* [Activity]:
A copy of the listing below is needed, exact in every line and without images.

* [Exercise materials]:
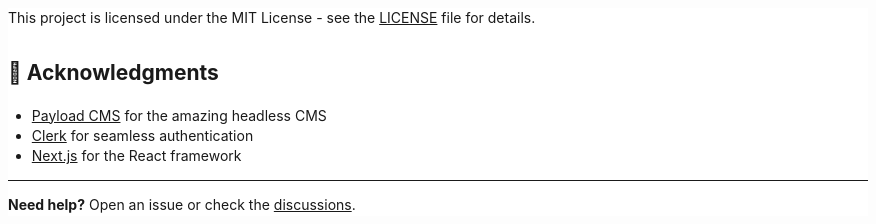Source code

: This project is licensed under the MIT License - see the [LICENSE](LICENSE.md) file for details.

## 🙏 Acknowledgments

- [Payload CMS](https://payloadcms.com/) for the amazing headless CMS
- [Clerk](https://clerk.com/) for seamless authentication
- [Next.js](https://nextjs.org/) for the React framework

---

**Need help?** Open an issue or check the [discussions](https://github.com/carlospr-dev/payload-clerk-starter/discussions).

* [Task answer]:
Source code

: This project is licensed under the MIT License - see the [LICENSE](LICENSE.md) file for details.

## 🙏 Acknowledgments

- [Payload CMS](https://payloadcms.com/) for the amazing headless CMS
- [Clerk](https://clerk.com/) for seamless authentication
- [Next.js](https://nextjs.org/) for the React framework

---

**Need help?** Open an issue or check the [discussions](https://github.com/carlospr-dev/payload-clerk-starter/discussions).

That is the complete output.